'The Brutalist', great audiovisual power and rhythm for an extraordinary film
Brady Corbet's third feature film is in the running for the Golden Lion: the story of a brilliant Hungarian architect, played by Adrien Brody, is at the centre.
3' min read
3' min read
A vision impossible to forget: in competition at the Venice Film Festival was 'The Brutalist', one of those films that cannot leave one indifferent and will be discussed at length on the Lido in the coming days.
Behind the camera is Brady Corbet, a talented actor - we remember him, for example, in Gregg Araki's "Mysterious Skin" and Michael Haneke's "Funny Games" - who in 2015 made the transition to directing with "The Childhood of a Boss", already showing skill and ambition and winning the De Laurentiis Prize for Best First Feature and Best Director in the Orizzonti section in Venice. In 2018, he arrived in competition with his second feature 'Vox Lux', a discontinuous feature starring Natalie Portman as a rock star.
"The Brutalist" is the film that brings its author to full maturity: at the centre is the story of Jewish architect László Tóth, who emigrated from Hungary to the United States in 1947. Forced at first to work hard and live in poverty, he soon obtains a contract that will change the course of his life.

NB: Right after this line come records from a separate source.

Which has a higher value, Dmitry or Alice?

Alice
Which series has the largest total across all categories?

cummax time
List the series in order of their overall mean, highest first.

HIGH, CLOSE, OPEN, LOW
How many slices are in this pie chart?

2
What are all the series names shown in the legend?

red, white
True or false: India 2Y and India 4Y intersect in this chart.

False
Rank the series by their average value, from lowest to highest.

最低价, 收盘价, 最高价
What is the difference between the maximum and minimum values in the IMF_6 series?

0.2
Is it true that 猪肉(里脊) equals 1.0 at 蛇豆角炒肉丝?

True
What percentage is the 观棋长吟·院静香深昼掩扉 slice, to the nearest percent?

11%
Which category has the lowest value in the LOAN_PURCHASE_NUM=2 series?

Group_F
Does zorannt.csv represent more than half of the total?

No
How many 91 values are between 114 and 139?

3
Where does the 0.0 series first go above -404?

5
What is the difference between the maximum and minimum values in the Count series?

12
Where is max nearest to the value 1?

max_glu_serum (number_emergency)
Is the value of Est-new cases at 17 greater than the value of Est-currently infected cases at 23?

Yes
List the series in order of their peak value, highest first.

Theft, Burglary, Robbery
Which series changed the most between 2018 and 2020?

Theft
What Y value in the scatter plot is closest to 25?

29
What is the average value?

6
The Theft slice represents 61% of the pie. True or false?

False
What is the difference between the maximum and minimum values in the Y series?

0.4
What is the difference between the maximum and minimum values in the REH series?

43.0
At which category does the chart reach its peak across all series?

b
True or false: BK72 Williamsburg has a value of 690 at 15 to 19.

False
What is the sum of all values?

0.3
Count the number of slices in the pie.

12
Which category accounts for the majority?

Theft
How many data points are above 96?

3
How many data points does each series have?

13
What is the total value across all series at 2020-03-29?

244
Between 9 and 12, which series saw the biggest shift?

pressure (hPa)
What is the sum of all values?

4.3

Co-written by Corbet with his partner Mona Fastvold (director of the successful 'The World to Come' in 2020), 'The Brutalist' is a product that has been a long time in the making, as its author recounted: "almost a decade spent trying to get this project off the ground, I would like to take the opportunity here to thank each and every one of the collaborators who made the 'impossible film' possible".
Filmed and screened in Venice on 70mm film, 'The Brutalist' is a fascinating experience also because of the way the film is structured: after an overture, there are two acts divided by a 15-minute interval that take the audience to an old-fashioned projection, recalling great films of the past and with a logic that may remind them of the cinema of Quentin Tarantino and Paul Thomas Anderson.